The recent selloff in Global Crossing ( GLBC) created a buying opportunity for Mexican tycoon Carlos Slim, an investment trust of whom now owns 9.1% of the undersea network's outstanding common stock.

Slim's Orient Star Holdings said in a Securities and Exchange Commission filing that it owns 2 million Global Crossing shares, having crossed the 5% threshold that requires notification on March 17 when the shares touched $12.25 each but closed at $15.44.

The March 17 low was the cheapest Global Crossing has been since emerging from chapter 11 bankruptcy in December. The shares resumed trading in mid-January around $35 but have been steadily falling and were routed March 10, when the company said competitive pressures would crimp current year revenue.

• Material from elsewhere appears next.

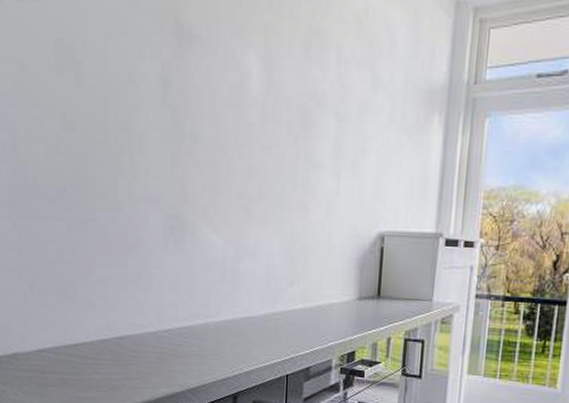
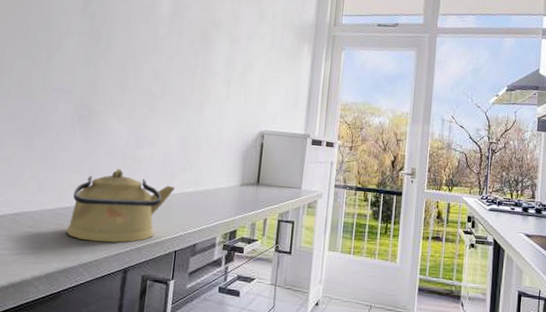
kettle: none [171,285,283,367] -> present [66,168,176,243]

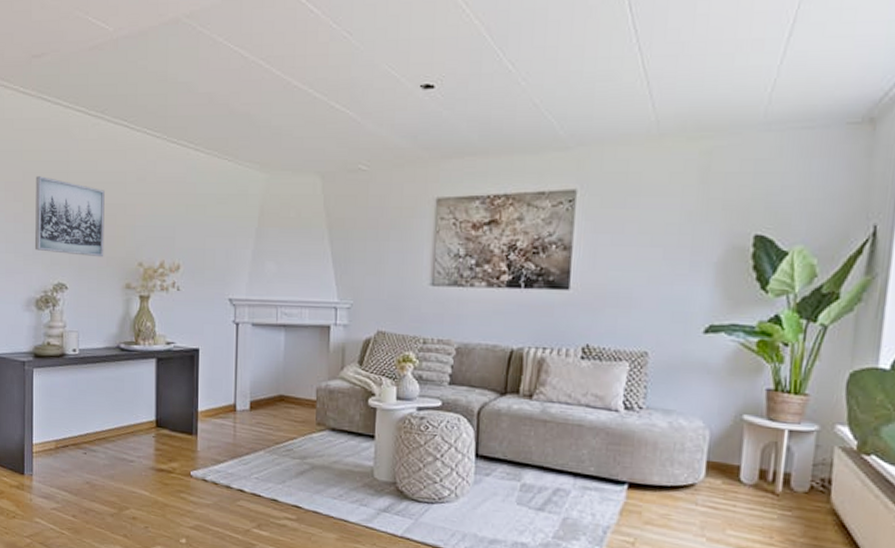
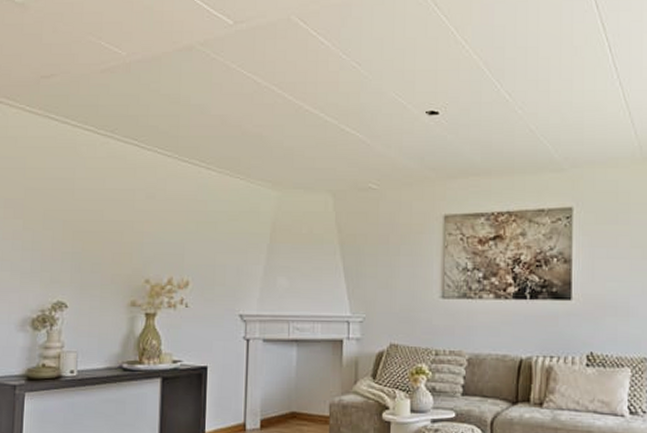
wall art: present [34,176,105,258] -> none [33,193,112,275]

Slim controls America Movil ( AMX) and has stakes in telecommunications outfits throughout Latin America. His 2 million shares give him a roughly 5% stake in Global Crossing's total equity, which also includes preferred stock.

The shares were recently up 94 cents, or 6.8%, to $14.80 on the Instinet premarket session. The company said in a Monday morning statement that the investment "shows confidence in our future, as we pursue our goal of a leadership position in the telecommunications industry."

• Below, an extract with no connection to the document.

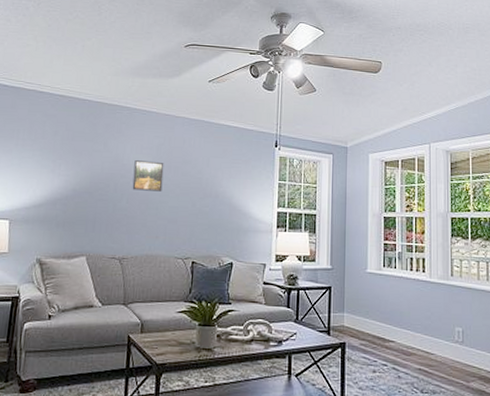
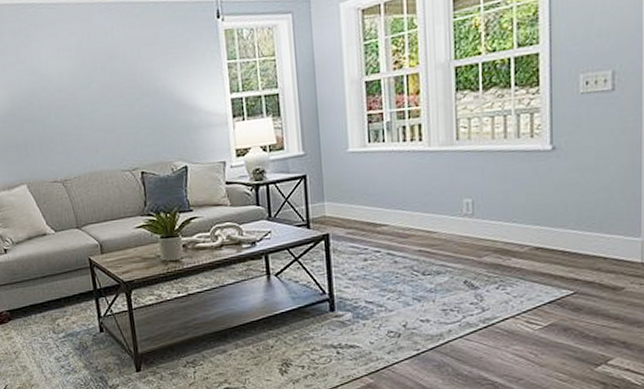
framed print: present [132,160,164,192] -> none [54,64,92,103]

The filing comes as several former Global Crossing executives agreed to pay $325 million to settle lawsuits brought by investors and former employees over the company's collapse two years ago, lawyers for the plaintiff'sawyers said late Friday.

Former Chairman Gary Winnick and some of the company's former lawyers agreed to pay $245 million to settle securities-fraud claims and $80 million to settle pension-fraud suits. Winnick will personally pay $50 million of the settlement.

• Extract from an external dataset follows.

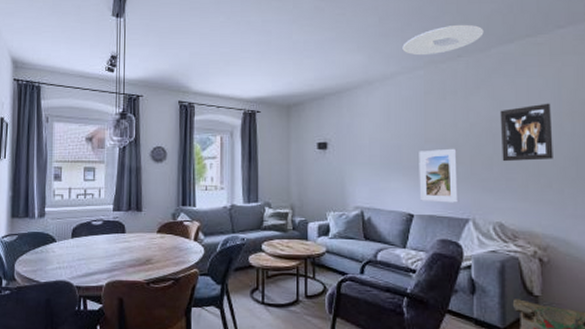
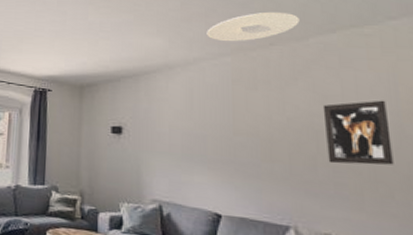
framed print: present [419,148,459,203] -> none [227,143,277,206]

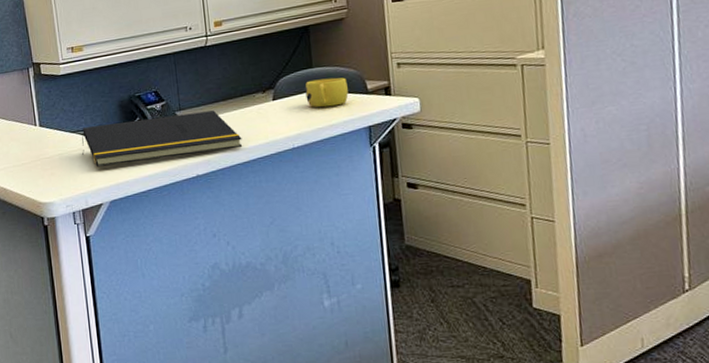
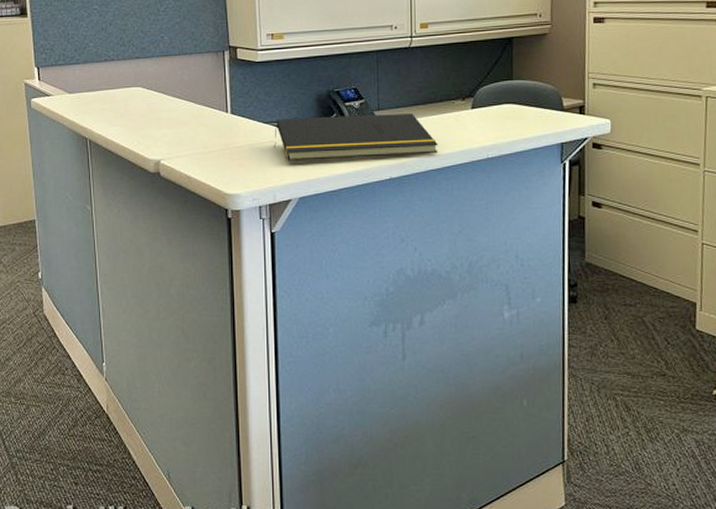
cup: present [305,77,349,108] -> none [504,91,545,120]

Winnick and other Global Crossing executives were accused of misleading investors and workers by inflating revenues. The company became the poster child for imprudent spending after building a fiber-optic network that spanned the globe at a cost of billions of dollars. It emerged from bankruptcy in December 2003 after erasing $12 billion in debt along with $40 billion in shareholder equity.

The lead plaintiffs in the class-action suit were Public Employees' Retirement System of Ohio and the State Teachers' Retirement System of Ohio.

"The settlement makes clear that corporate executives can and will be held personally accountable for squandering shareholder assets," said attorney Jay Eisenhofer, the lead attorney for the plaintiffs.

The settlement won preliminary approval from a New York federal judge on Friday and is expected to be final in about three months.